* EXERCISE REQUIREMENTS
When the word "Left" appears in a line of the data below, list that line.

────────────────────

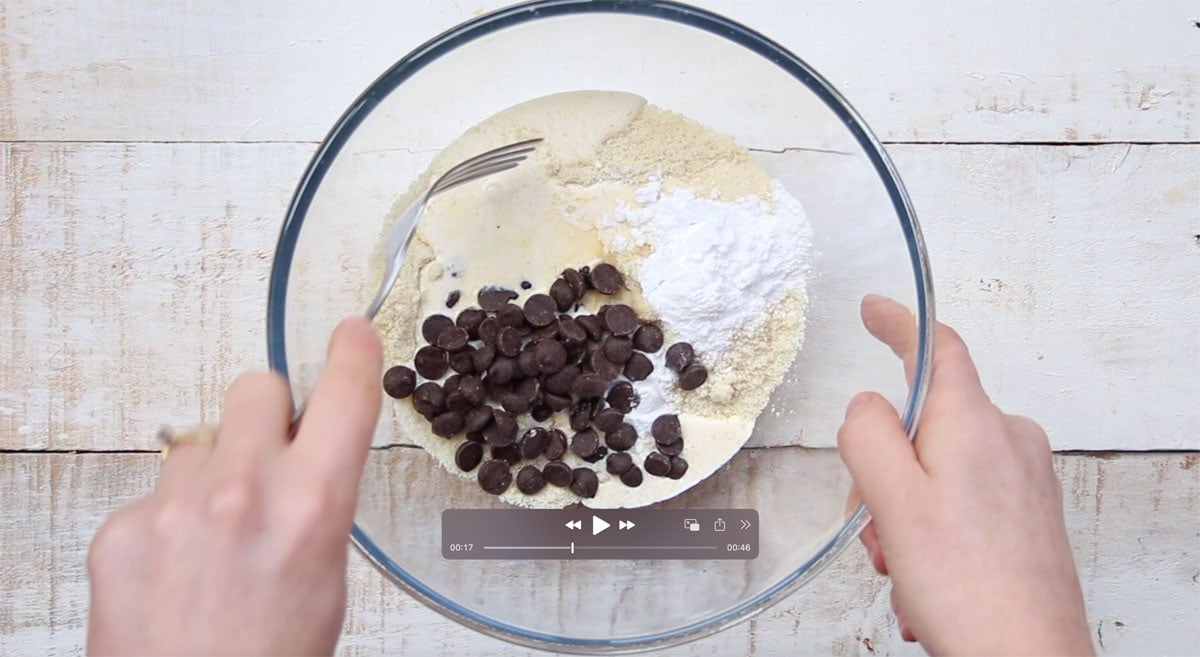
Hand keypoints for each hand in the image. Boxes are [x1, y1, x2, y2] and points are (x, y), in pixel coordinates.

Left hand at [87, 317, 382, 655]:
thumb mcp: (326, 576)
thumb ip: (317, 501)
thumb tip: (307, 455)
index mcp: (312, 506)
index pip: (345, 394)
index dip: (353, 354)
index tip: (350, 334)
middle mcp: (241, 492)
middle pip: (255, 387)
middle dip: (268, 414)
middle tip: (269, 461)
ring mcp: (173, 507)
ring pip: (198, 440)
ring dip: (212, 470)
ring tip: (217, 537)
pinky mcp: (120, 529)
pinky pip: (154, 490)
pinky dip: (167, 518)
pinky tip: (177, 567)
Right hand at [838, 295, 1092, 655]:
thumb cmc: (970, 589)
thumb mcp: (894, 502)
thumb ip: (869, 436)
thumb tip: (867, 405)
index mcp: (974, 424)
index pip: (936, 348)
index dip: (898, 323)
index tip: (874, 309)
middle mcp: (1009, 440)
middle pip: (926, 425)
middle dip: (888, 473)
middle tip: (880, 526)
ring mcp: (1024, 478)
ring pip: (940, 471)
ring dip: (908, 515)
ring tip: (909, 566)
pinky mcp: (1029, 514)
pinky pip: (964, 502)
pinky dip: (935, 534)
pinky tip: (930, 579)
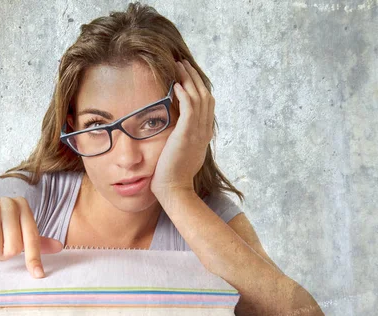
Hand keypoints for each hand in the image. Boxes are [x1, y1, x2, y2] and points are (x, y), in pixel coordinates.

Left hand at [150, 59, 214, 198]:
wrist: (174, 190)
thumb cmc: (171, 175)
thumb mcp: (180, 153)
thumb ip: (180, 139)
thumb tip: (172, 131)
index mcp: (203, 135)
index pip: (206, 105)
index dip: (198, 87)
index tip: (187, 76)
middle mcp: (204, 131)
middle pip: (205, 96)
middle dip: (194, 78)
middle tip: (183, 64)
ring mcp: (198, 132)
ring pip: (199, 97)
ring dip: (189, 80)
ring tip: (179, 67)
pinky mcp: (187, 134)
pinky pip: (190, 107)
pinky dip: (185, 93)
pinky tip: (175, 84)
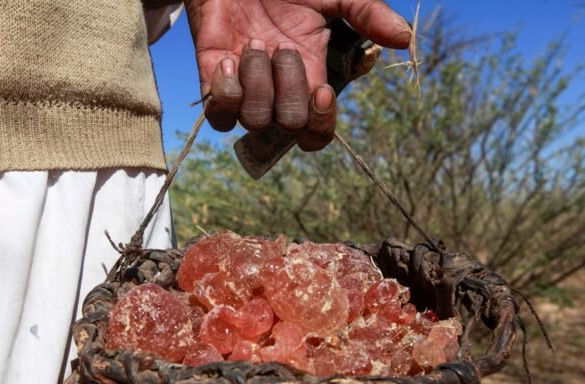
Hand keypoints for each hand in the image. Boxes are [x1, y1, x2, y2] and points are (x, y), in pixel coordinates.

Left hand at [184, 0, 409, 150]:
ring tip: (253, 45)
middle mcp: (279, 93)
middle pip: (290, 126)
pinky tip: (229, 58)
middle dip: (289, 88)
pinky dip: (225, 91)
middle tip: (281, 47)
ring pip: (254, 121)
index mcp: (310, 79)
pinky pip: (219, 116)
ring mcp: (246, 91)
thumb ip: (368, 15)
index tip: (322, 91)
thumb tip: (404, 39)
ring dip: (257, 81)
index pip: (316, 133)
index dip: (320, 125)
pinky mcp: (213, 83)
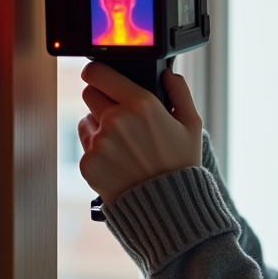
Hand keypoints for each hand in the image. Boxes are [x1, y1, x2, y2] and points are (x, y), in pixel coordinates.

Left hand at [77, 62, 202, 201]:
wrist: (167, 207)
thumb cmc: (181, 165)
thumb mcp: (192, 124)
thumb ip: (180, 92)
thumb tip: (168, 73)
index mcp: (140, 104)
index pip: (98, 72)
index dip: (97, 71)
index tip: (99, 74)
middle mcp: (115, 120)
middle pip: (89, 93)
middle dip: (102, 99)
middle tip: (119, 114)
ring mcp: (99, 143)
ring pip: (86, 120)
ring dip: (98, 126)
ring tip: (123, 143)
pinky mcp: (88, 163)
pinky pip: (86, 146)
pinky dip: (97, 150)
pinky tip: (118, 160)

────────────────────

* SOLUTION TO THE EXERCISE
Left hand at [87, 317, 382, 655]:
Left hand at [150, 59, 214, 198]:
Left hand at [184, 0, 409, 150]:
Left hand at [77, 62, 202, 201]:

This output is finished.